И вот, как было сказано, я отправился к Ульриху. Военная коллегия Верховного суда помещалась в самом начале Никольской улицы, рядом с аптекой Ферейна, но вход в бюро пропусков был со стороны заднего фасада здания, обращенного к памятнику первопечатнику Ивану Федорову.
В своем кабинете Ульрих сидел за столом в рубахе и подтяжках. Тужурка висела тут же на вешалке. Кондиционеров тогда не было, и его явно донимала жара. На лысой голове выступали капельки пота.
- Ну, так слушаю вас, - сказал Ульрих, посмотрев на меня, как мне показалось, с удивлением.
И я начал излагать суть дела. Едва я назвал статью: 58-16, - по которой был осужден шурин, Ульрих с усмешкой заметил:
- Только и всего: измена Родине.
- Товарищ генерал, - возразил я. - Если бы речь шла о мелочи, я не стал бы вас беспокоить.
И продолжал выкладывать свои доводы в пользу осужденного: попал в плен раненным в бессознательном состоянии, оружие против своих не поднимал, реального вреда нашей армии и государству не причинил, на войну попал 19-летним, вчерашним школьником, воспитывался в семье родителей - старых большевиков.
На изложение всего этого я назначил себе пять минут из испрошенных десяти ("Эх, надо было просить пятнадцать!") и в этот регламент уложился. уложился.
Ульрих выслушал меня и сказал безразличным, сухим тоном:
- Да, но существует же такое понятие - офицерская честь.

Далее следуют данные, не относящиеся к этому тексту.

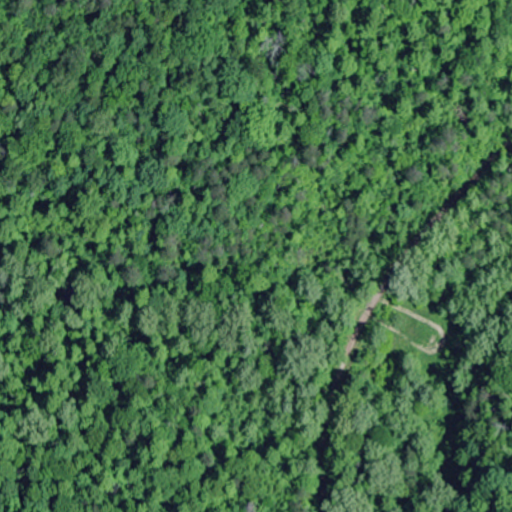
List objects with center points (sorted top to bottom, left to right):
road: (195, 211)
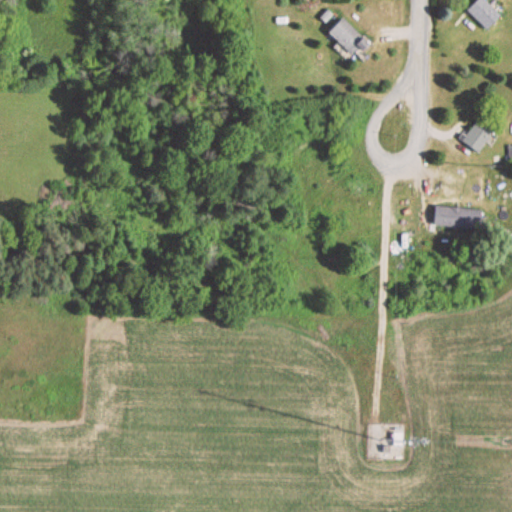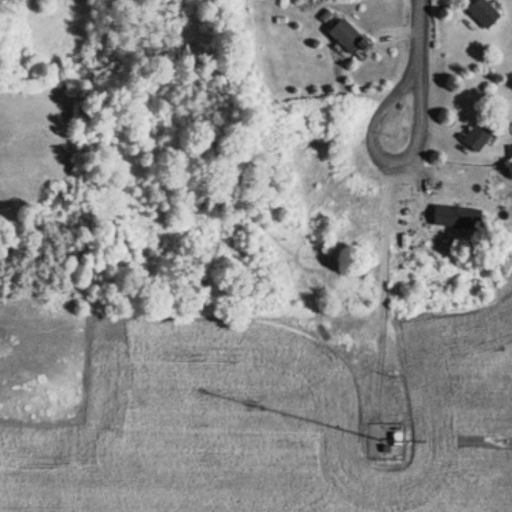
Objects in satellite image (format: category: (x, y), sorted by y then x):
building: (479, 14)
building: (342, 37)
road: (409, 86)
building: (472, 136)
building: (509, 154)
building: (465, 196)
crop: (267, 414)
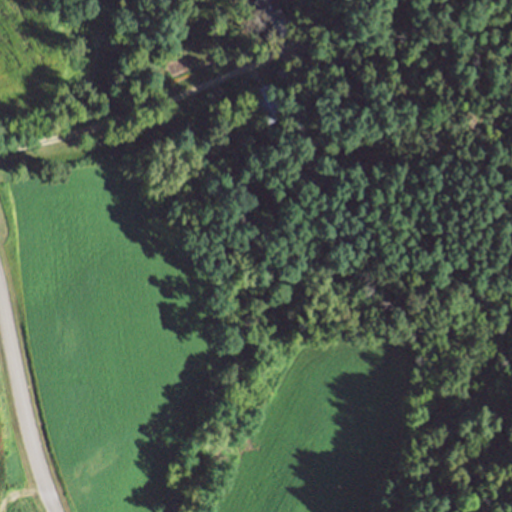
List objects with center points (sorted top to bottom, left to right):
building: (257, 0)
building: (270, 9)
building: (266, 101)
road: (142, 115)
road: (22, 410)
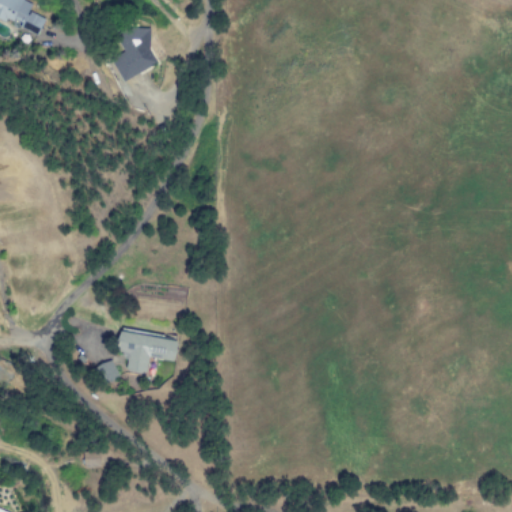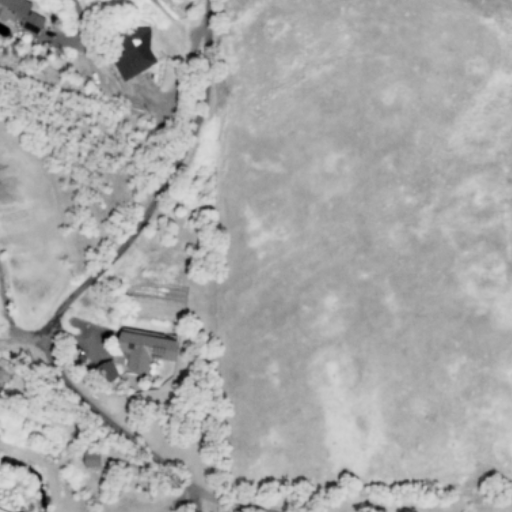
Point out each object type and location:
building: (20, 15)
building: (133, 54)
road: (126, 231)
road: (17, 339)
building: (143, 350)
building: (105, 372)
building: (89, 460)
road: (44, 466)
road: (172, 474)
building: (0, 511)
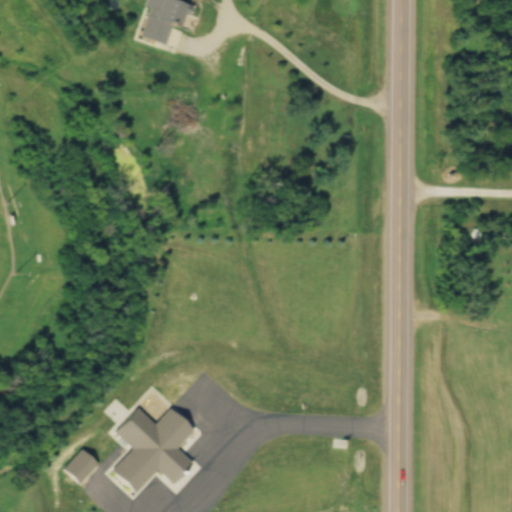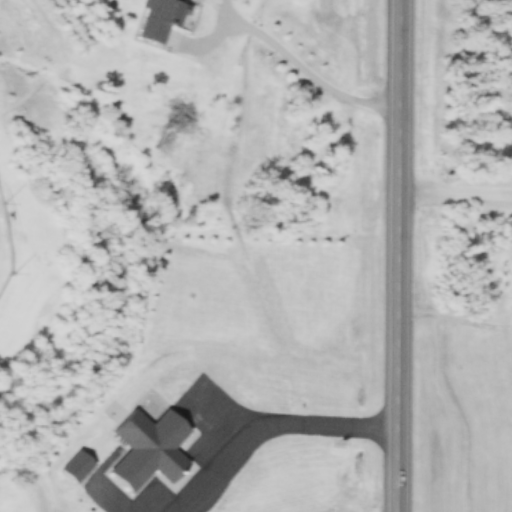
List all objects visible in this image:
building: (151, 20)
road: (298, 59)
road: (454, 190)
road: (396, 256)
park: (2, 258)
road: (303, 427)
building: (150, 451)
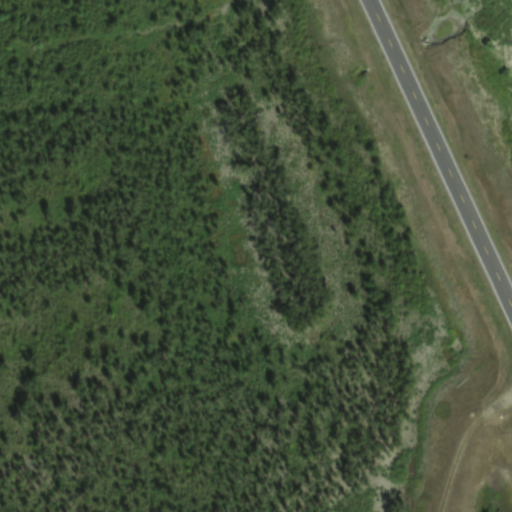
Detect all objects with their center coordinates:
road: (437, 161)
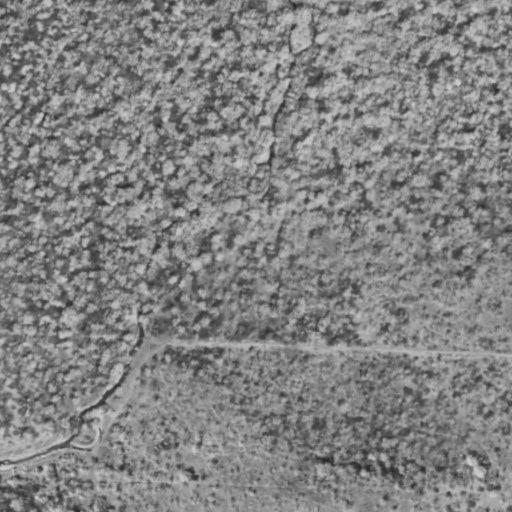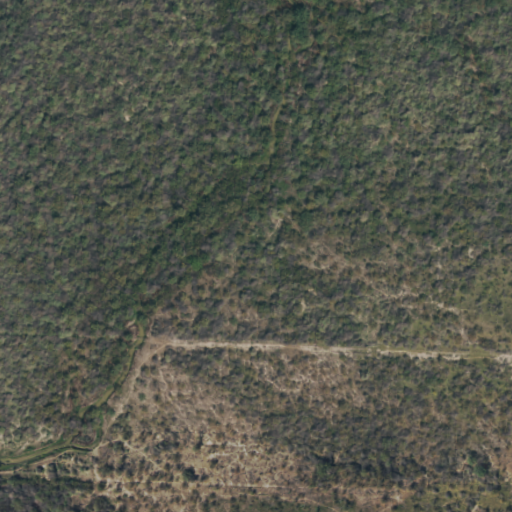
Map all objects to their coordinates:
road: (224, 342)
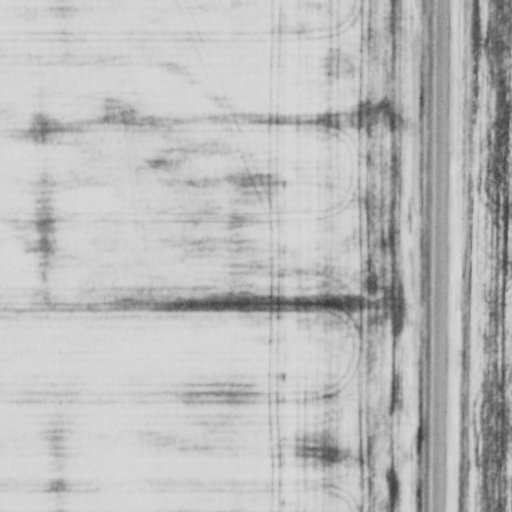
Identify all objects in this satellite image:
road: (439, 256)
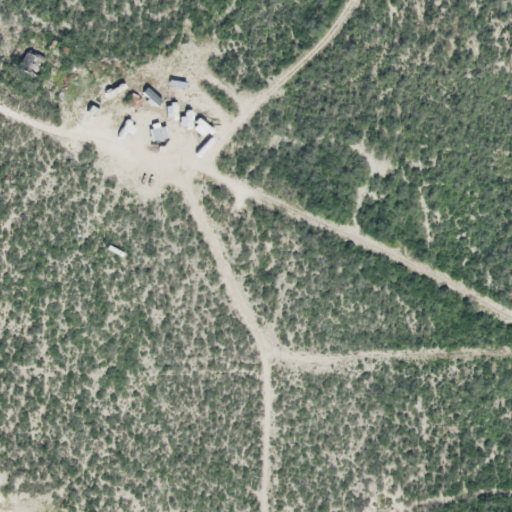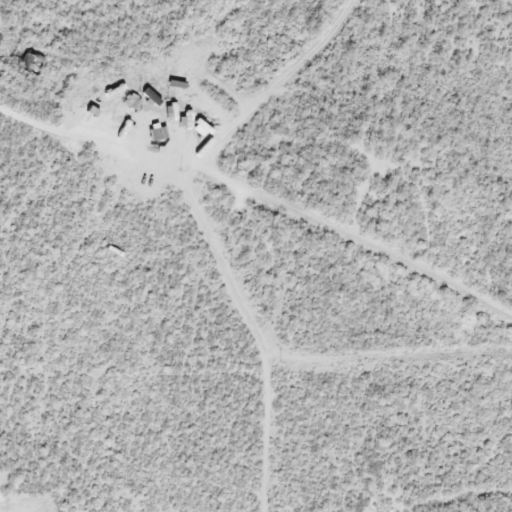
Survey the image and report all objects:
road: (255, 101)
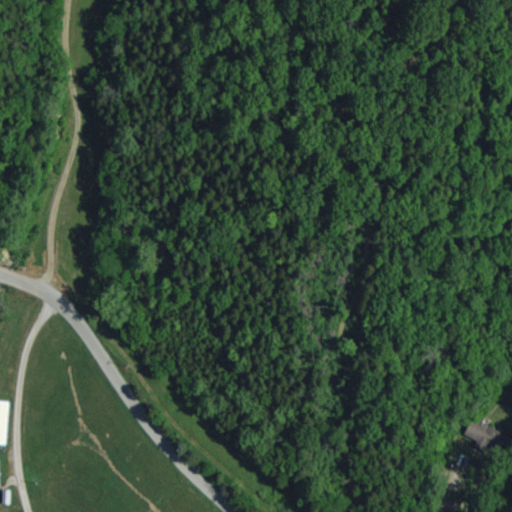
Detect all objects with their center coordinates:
road: (85, 151)
road: (122, 384)
road: (26, 406)
building: (480, 438)
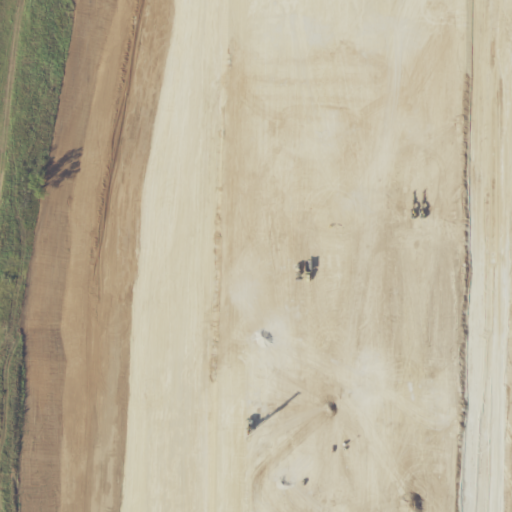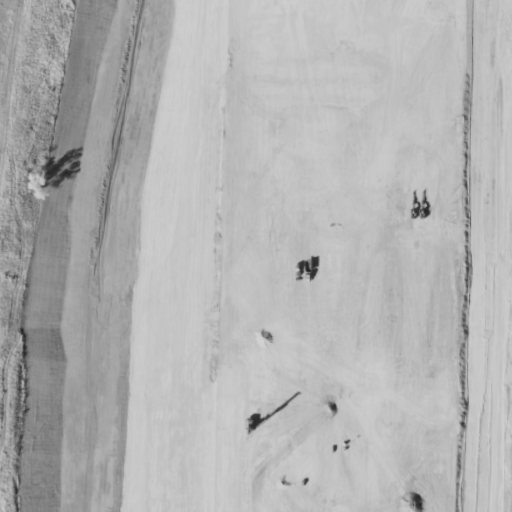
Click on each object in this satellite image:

- Товарищ генерал, я знаю об этом понятии.
- Вы-то знаете, — Ульрих лениво показал рукой на орденские колодки на моем кителе (я уж постарался навесить на себя все, что было). - Но ваш шурин...
Я пустился было по второму разу излагать свои доводы, но Ульрих, больше не слушал меня, взял трубку и сказал кому-то:
- Зайди ко мне.
Этот "кто-то" оказался заместителем председателя Военной коллегии генерал-майором юстиции Орловым.
- Вот майор ходатайствует о пересмотре дела своего родственника. Апелляция подана, но нам надо самим посмотреть. Действительно, когда дело касается какого-нибудь деклассированного элемента, мы это учитываем. Надо, наверное, не оставлять без внимания и обратную ситуацию: родители - старые большевики, да и майор ручается. В общем, возьмите себе на контроль.
Вышел я из кабинета Ульриха вместе с Орловым. Не знаю, чем он объяснил снисходительную реакцию своего шефа на вторжение нахального майора, но спросил лаконично:
- Фамилия? Статья? Дата осуждения? Кем осужден? - и записал мои ответы.
В результате десять лет лагерей строгого режима решением Военной коллегии Верховного суда превратились в семь лет лагерей "обыкновенных", из которых половину мой шурин проработал в "шарашке". Тоже не сахар, конечно, но все же... Полную реабилитацию и боевой орден он получил одновременно со многими своими товарищами по несчастью - спустя добрых два десятка лет.
Со временем, когда я лучше разобрался в психологии высокого начальства и принятых правилах игры, то понял, насколько экстравагантным было мое вторжение к Ульриху и как оно его, видимо, позабавило. Этим, наверное, и объясняется положительный (в общем, конечно, положительный) результат нашего разговора - уж, конечно, не тем, что мои речи пробудили в этом палаче стремление к справедливости. О существовании такого понятия, как справедливость, он, надо думать, к тому времени давно забыл.
Когда я много лет спустя увидел книгу братьев Аркадия и Георгия Вайнеров "Визит к Минотавру", то, еще не читая романа, подумал, что подобное название неплохо бы подошло к той давней истории.